Recently, Windward Junior Jessica Voss was announced as the Grand Prize Winner of the National Geographic 2019 Student Photo Contest
. As part of her prize, Jessica will embark on a two-week-long trip to Tanzania this Summer, led by a National Geographic photographer. We sat down with Jessica to discuss her award winning shot and passion for photography.
Congratulations! Tell us about the contest, which had over 5,000 entries submitted. How did you choose the image you submitted? Where did it come from?
Thank you! I actually discovered the Nat Geo Photo Contest online. I wrote my statement and submitted the photo just a few hours shy of the midnight deadline. I found out I was a finalist on February 1, then the voting for the People’s Choice ended February 15. I found out I placed First about five days later. Getting that email from National Geographic was just awesome, though I couldn’t tell anyone for two weeks. It was weird to know and not be able to say anything. It was just my dad and me who knew!
I’m not big into celebrating my birthday, which is in the Summer. But my dad said “Let’s go somewhere, where do you want to go?” I said Cuba, which is on a list of places we want to travel to before they change. So we went to Cuba! We went all around—started in Havana for a few days, Cienfuegos, then Santa Clara.
We didn’t really go for the wildlife—we just wanted to see the culture and the place. The photo was captured just outside Santa Clara. We had just gone inside a monument, and as we stepped out on the way to our parking spot there was this random lizard in a palm tree and I said “I’m going to take a picture of that.” I had no clue what it was, but it was pretty colorful and cool looking, so I snapped a picture or two.
What did you win for getting First Place in the contest?
I didn’t know much about the contest going in, just that it was free, and I wanted to take advantage of the opportunity. I submitted, thinking it would be cool if I won, but not knowing there was this prize, which was a two week trip in June. There were multiple places you could go, such as Lisbon, Prague, one in New York, Tokyo, but I chose Tanzania. There are students going from other high schools, as well as National Geographic photographers. I entered thinking I had no chance, and apparently I did!
What kind of camera equipment do you travel with?
I use a Nikon—I like how with Nikon you can bring the shadows out more than you can with say a Canon. The lens I was using was actually a long lens, which is what I was using at the time. I wasn’t really focused on getting what was apparently “the” shot, which I later learned after some research was of an Allison's Anole. They’re apparently really rare, which I obviously didn’t know at the time.
Have you always had an interest in photography?

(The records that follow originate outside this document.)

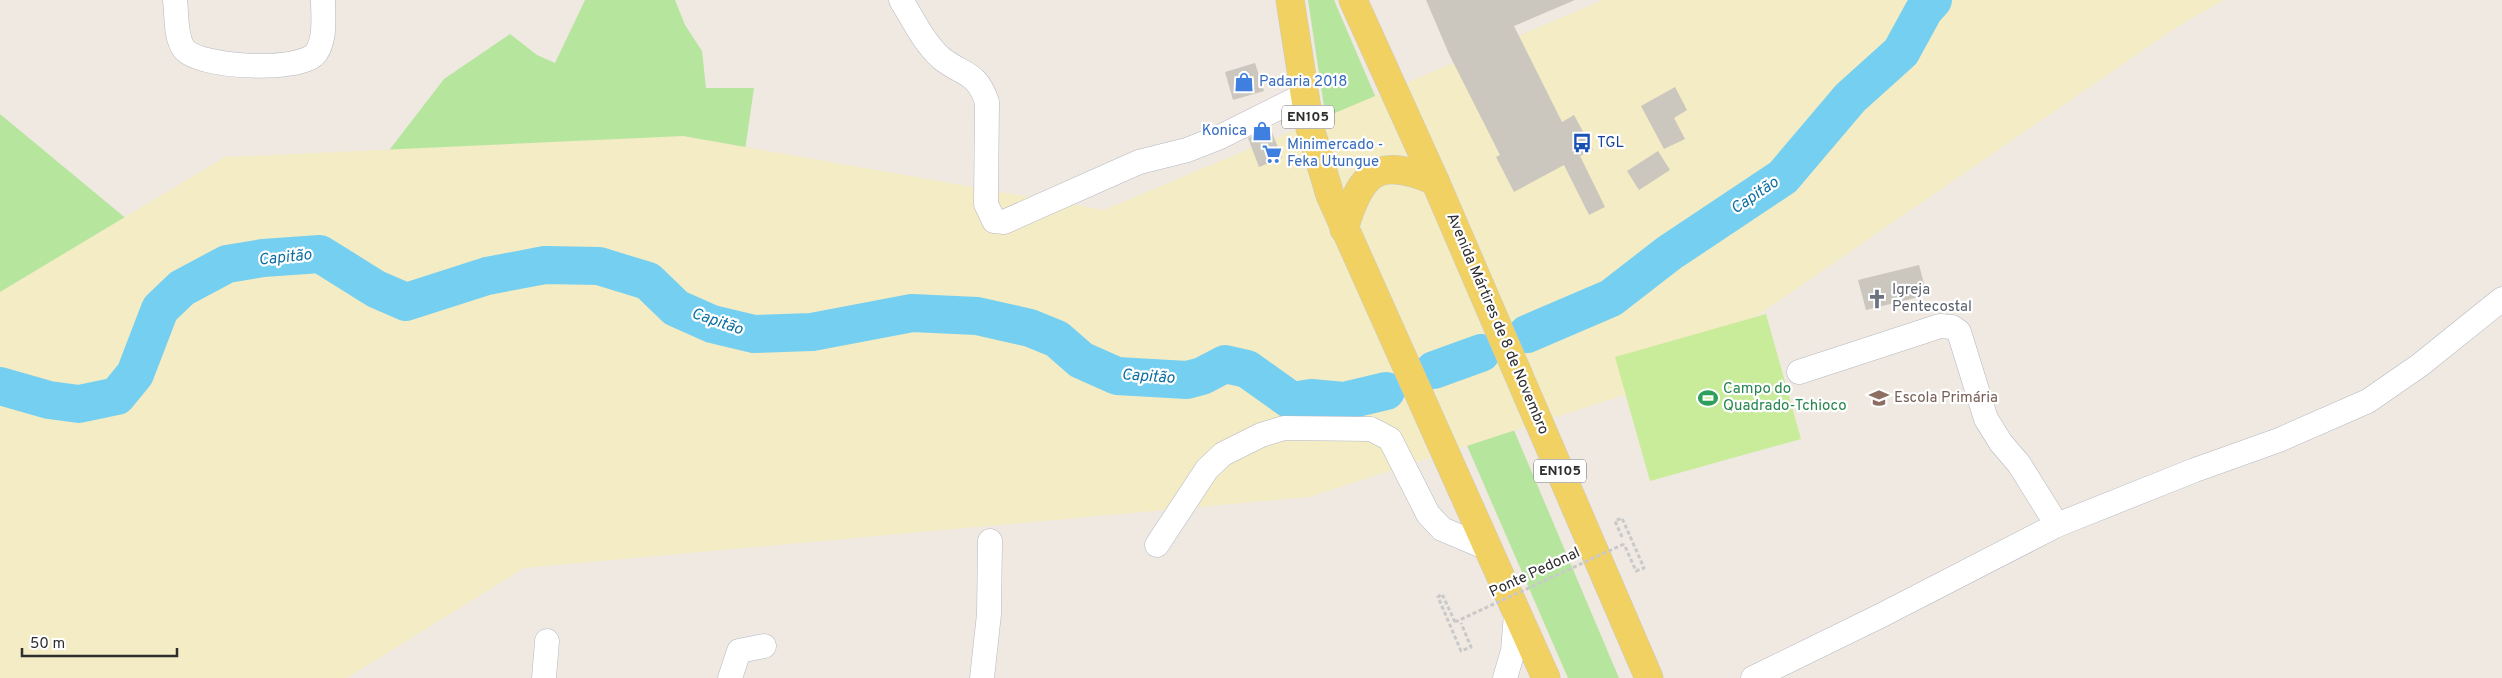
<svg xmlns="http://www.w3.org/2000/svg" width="2502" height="678" viewBox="0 0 2502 678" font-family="Overpass,sans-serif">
<rect width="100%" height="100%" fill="#efe9e1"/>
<g fill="#b6e59e">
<path d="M585,0H675L685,25L702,51L706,88H754L739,191L0,600V114L146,235L387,153L444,79L510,34L537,55L555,63Z"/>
<path d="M1308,0H1334L1396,145L1330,146Z"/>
<path d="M1425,349L1489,371L1619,678H1568Z"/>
</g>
<path fill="#f3ecc5" d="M1603,0H2224L2177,27L1658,384L1309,497L524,568L347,678H0V292L225,157L683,136L1104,210Z"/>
<path fill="#c9ec9a" d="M1766,314L1801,439L1650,481L1615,357Z"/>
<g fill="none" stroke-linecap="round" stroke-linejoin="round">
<g stroke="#75cff0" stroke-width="38">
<path d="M1527,334L1611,298L1669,253L1783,177L1850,98L1901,52L1924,10L1933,0"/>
<path d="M1434,370L1481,353"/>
<path d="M0,386L49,400L79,404L117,396L135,374L160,309L182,288L227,264L263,258L320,254L376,289L406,302L487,276L545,265L599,266L648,281L676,308L712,324L754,334L812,332L912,313L977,316L1030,328L1057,339L1081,360L1117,376L1187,380L1202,376L1225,364L1247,369L1292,401L1311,398L1344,401L1386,391"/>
</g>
</g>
<g fill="#cbc7bf">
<path d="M1426,0H1575L1514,26L1562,122L1574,115L1593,150L1580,156L1605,207L1589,215L1564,165L1514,192L1496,157L1500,155L1449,54Z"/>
<path d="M1255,63L1264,91L1233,100L1225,72Z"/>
<path d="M1675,87L1687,110L1674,118L1685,139L1664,149L1641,106Z"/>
<path d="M1270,127L1282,158L1259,167L1248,138Z"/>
<path d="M1658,151L1670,170L1639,190L1627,171Z"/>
<path d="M1919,265L1927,295L1866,310L1858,280Z"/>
</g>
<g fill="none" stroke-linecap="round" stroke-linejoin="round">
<defs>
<g id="minor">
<path d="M175,0C177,15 175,37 184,49C199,68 301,73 316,53C326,39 323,16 323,0"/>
<path d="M901,0C913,19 924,43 941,58C963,76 976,70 987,102L986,204L994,221L1004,222L1139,162L1187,150L1220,137L1304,95"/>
<path d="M1799,372L1940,326L1952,327L1959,332L1986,419L2001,443L2019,464L2057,525"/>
<path d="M1157,545L1207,469L1223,454L1261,435L1284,428L1371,429L1390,439L1428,514L1442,529L1487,548"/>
<path d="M544,678L547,641"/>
<path d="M730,678L739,651L764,646"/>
<path d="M982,678L989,614L990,541"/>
<path d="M1505,678L1513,651L1516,613"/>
<path d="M1753,678L1880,616L2057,525L2195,470L2279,440L2368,401L2420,365L2502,299"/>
</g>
<g id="major">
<path d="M1290,0L1310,128L1330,195L1546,678"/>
<path d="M1353,0L1435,181L1649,678"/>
<path d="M1344,229C1361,172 1377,156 1435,181"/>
</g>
</defs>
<use href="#minor" stroke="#b4b7c1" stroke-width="25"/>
<use href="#major" stroke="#c9c9c9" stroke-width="29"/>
<g stroke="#c9c9c9" stroke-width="3" stroke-dasharray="4 2.5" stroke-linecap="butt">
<path d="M1622,537L1615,521L1622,518L1644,568L1636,571L1624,544"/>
<path d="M1455,622L1442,594L1438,597L1461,651L1471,647L1461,623"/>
</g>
<use href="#minor" stroke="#fff" stroke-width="24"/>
<use href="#major" stroke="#f2d163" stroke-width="28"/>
<path stroke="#c9c9c9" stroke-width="3" stroke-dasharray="4 2.5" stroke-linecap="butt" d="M1455,622L1624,544"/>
</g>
<defs>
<symbol id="shop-bare" viewBox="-9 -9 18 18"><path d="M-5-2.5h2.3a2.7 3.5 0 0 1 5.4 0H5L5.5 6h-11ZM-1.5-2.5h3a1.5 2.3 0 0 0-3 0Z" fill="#3f7fe0" stroke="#fff" stroke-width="2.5" paint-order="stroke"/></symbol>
<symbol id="bus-bare" viewBox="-9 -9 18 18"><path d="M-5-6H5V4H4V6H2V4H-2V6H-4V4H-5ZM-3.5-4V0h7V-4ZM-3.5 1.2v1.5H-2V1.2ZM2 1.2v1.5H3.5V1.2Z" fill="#1a4fb4" stroke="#fff" stroke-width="2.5" paint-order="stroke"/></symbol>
<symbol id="supermarket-bare" viewBox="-9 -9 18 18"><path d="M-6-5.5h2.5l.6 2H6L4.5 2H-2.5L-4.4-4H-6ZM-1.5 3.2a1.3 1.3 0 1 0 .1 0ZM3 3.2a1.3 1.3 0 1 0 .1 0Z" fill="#3f7fe0" stroke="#fff" stroke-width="2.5" paint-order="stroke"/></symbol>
<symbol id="church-bare" viewBox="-9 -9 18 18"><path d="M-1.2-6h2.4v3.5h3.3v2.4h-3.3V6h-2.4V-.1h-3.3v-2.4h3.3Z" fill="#6b7280" stroke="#fff" stroke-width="2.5" paint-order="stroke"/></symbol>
<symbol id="stadium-bare" viewBox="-9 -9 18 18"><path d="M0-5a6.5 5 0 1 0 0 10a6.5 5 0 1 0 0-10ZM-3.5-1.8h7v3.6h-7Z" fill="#2e9e5b" stroke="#fff" stroke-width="2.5" paint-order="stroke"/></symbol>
<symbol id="school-bare" viewBox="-9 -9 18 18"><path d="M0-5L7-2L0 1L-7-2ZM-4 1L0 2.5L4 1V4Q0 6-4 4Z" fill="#8d6e63" stroke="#fff" stroke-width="2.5" paint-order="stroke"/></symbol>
</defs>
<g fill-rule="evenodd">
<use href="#shop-bare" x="1230" y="68" width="28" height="28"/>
<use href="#shop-bare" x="1248" y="117" width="28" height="28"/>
<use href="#bus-bare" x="1568" y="129" width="28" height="28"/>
<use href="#supermarket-bare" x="1258" y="140" width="28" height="28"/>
<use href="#church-bare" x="1863" y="285" width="28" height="28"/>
<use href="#stadium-bare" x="1694" y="384" width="28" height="28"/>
<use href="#school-bare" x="1865" y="384" width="28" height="28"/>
</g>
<g text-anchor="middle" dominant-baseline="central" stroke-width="4.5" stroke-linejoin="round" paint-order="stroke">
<g fill="#fff" stroke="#6d6d6d" stroke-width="1">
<rect x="1282" y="105.5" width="52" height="23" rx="4"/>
<rect x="1534" y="459.5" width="52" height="23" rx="4"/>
</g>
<g font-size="14" font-weight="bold" fill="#2e2e2e">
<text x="1308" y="117">EN105</text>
<text x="1560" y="471">EN105</text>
</g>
<g font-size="15" fill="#366cbe" stroke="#fff" text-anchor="start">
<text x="1259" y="82">Padaria 2018</text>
<text x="1247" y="131" text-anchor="end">Konica</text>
<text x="1287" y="145">Minimercado -<tspan x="1287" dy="17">Feka Utungue</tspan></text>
</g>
<g font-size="15" fill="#164399" stroke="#fff" text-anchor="start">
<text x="1597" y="143">TGL</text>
</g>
<g font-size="15" fill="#5b616d" stroke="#fff" text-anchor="start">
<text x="1892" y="290">Igreja<tspan x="1892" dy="17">Pentecostal</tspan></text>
</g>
<g font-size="15" fill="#2e2e2e" stroke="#fff">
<text transform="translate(1497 324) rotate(67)">Avenida Mártires de 8 de Novembro</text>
<text transform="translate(1535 573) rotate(-25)">Ponte Pedonal</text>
</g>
<g font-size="15" fill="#27864d" stroke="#fff" text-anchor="start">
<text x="1723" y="389">Campo do<tspan x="1723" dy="17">Quadrado-Tchioco</tspan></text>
</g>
<g font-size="15" fill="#785e54" stroke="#fff" text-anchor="start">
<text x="1894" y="398">Escola Primária</text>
</g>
<g font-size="16" font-style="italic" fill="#0d6fa3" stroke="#fff">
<text transform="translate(1755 196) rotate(-34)">Capitão</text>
<text transform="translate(285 258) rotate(-6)">Capitão</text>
<text transform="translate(717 322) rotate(19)">Capitão</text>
<text transform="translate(1148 377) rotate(4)">Capitão</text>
</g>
</g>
<path d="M22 648v8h155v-8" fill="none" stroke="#2e2e2e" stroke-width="2.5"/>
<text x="30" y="648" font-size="15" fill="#2e2e2e" stroke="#ffffff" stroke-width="4" paint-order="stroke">50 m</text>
</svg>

Ever since I was probably four; my parents were both into photography. I had a little point and shoot and kind of got into it that way, taking pictures of things like colorful shampoo bottles, very different from what I do now. I live right outside the Ballona wetlands, so it’s not hard to walk down from my house to the wetlands and get egrets and all kinds of cool stuff down there. If I didn’t live near the wetlands, I likely never would have gone out and seen baby blue herons, which are really ugly and look like prehistoric dinosaurs. I got into wildlife photography from living near the wetlands.
How did you learn to shoot?
I’ve never really thought of photography as a career—I’ve never actually taken a photography class. My dad and mom never took a course, they were just interested as well. With photography, there’s the “eye” aspect, and the technical aspect—one is recognizing when something looks cool, the other involves how do I then do that. I’m stronger at knowing what I want to do, the vision of that, and if I don’t necessarily know how to do it, you know, YouTube!
Finally, what’s your favorite thing about photography?
For me, it’s about more than just getting the picture. It’s about being out and seeing what you’re taking the picture of. It’s just amazing—what you see through the camera is just something you don’t experience normally. It’s those experiences that I love. And now I get to go to Tanzania, for free! It sounds cliche, but I’d really like to get a photo of a lion.